A separate but related issue is that of aliment. Aliment for a civil partner is distinct and separate from child aliment although some of the principles are very similar. One of the consequences of civil partnership is that partners must support one another in material terms. This applies even if the parties separate and it pertains until dissolution or death cause the couple to cease to be civil partners. With the couple separated, the obligation of material support will sometimes require one party to pay aliment to the other. Whether aliment should be paid, and if so, how much, is determined by comparing the needs and resources of the separated civil partners. If one of the parties has outstanding needs that he or she cannot meet, and conversely, the other has resources to spare, then the civil partner with the extra resources may require to pay aliment to assist the other.

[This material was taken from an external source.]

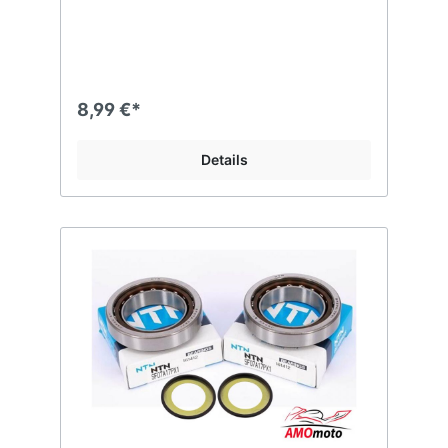
8,99 €*
Details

In certain circumstances where one of the separated civil partners is in a particularly difficult financial position, it is possible for a form of financial support called “periodical allowance” to be paid after dissolution, usually for no more than three years.

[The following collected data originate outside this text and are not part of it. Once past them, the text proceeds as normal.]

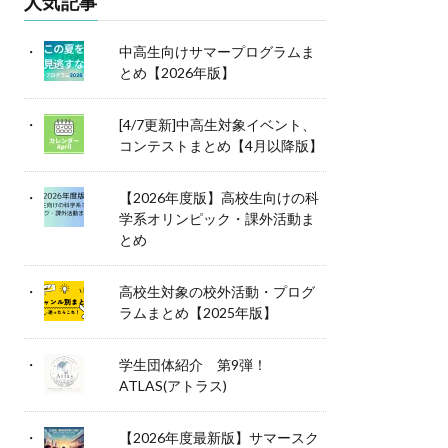
人気記事
中高生向けサマープログラムま
とめ【2026年版】
[4/7更新]中高生対象イベント、
コンテストまとめ【4月以降版】
【2026年度版】高校生向けの科
学系オリンピック・課外活動ま
とめ
高校生対象の校外活動・プログ
ラムまとめ【2025年版】
学生団体紹介 第9弾！
ATLAS(アトラス)
【2026年度最新版】サマースク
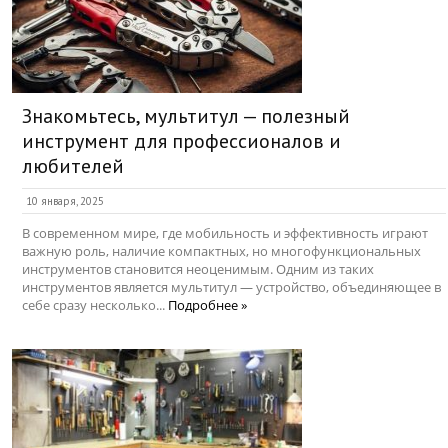
Знакомьтесь, мультитул — полезный
инструмент для профессионалов и
любителей
10 января, 2025
В современном мире, где мобильность и эффективность играют
важную роль, наличие компактных, но многофункциональных
инструментов становится неоценимым. Одним из таких
инструментов является мультитул — устройство, объединяющее в
себе сразу несколько...
Подробнее »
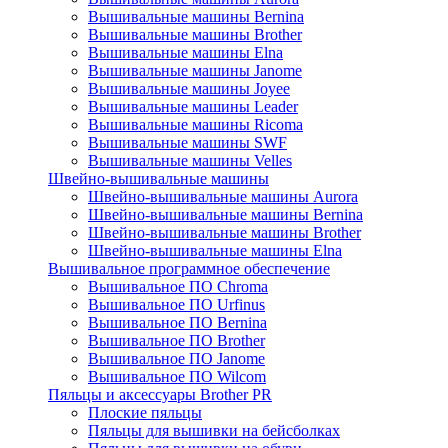
Вышивальные машины Bernina
Вышивальные машины Brother
Вышивальные машины Elna
Вышивальные машины Janome
Вышивальные машины Joyee
Вышивальные машины Leader
Вышивальные машины Ricoma
Вышивальные машины SWF
Вышивальные машины Velles
Швейно-вышивальные машины
Швейно-вышивальные машины Aurora
Швейно-вышивальные машины Bernina
Швейно-вышивальные машины Brother
Швейно-вышивальные машины Elna
Вышивальное программное обеспечение
Вышивальное ПО Chroma
Вышивальное ПО Urfinus
Вышивальное ПО Bernina
Вышивальное ПО Brother
Вышивальное ПО Janome
Вышивальное ПО Wilcom
Пяльцы и аксессуары Brother PR
Плоские пяльцы
Пяльцы для вышивки на бейсболках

2. Dissolution Proceedings

There are two grounds of dissolution in Scotland. Again, the law in this area has been amended by recent legislation. The first ground is that an interim transgender recognition certificate has been issued to one of the civil partners. The second ground is that the civil partnership has broken down irretrievably. In the case of an irretrievable breakdown, the law has outlined three circumstances which can satisfy the court that the civil partnership has indeed broken down irretrievably. Within the first year of separation, a civil partner may apply for dissolution based on the other partner’s behaviour. The applicant will require to demonstrate that the other civil partner behaved in such a way that he or she could not reasonably be expected to live with that person.

Once the parties have lived apart for a period of one year, a further ground might be used to establish irretrievable breakdown, namely that the couple have been separated for that period, and the other civil partner consents to the dissolution. Finally, if a couple have been separated for two years, either of them may apply for dissolution on the basis of the length of their separation. In this case the consent of the other party is not required.

In many cases, despite separating, the couple find it possible to negotiate in a reasonable manner and agree what should happen for the future. It is common for a “Separation Agreement” to be framed, dealing with division of property, and making arrangements for any children. The Separation Agreement also contains a number of standard clauses to protect the parties. For instance, it is common in a Separation Agreement for the parties to waive their rights over the other’s estate, and to give guidance on interpretation of the agreement in the event of any dispute in the future. This allows the dissolution to proceed immediately following the requisite period of separation without any implication of blame and with a minimum amount of difficulty and expense. In many cases today such a Separation Agreement can be negotiated between the parties if a solution to all of the issues arising from separation can be arrived at without court proceedings. Unfortunately, if there is a breakdown in negotiation, or one party refuses to engage in negotiation, the matter may require to be determined by a court.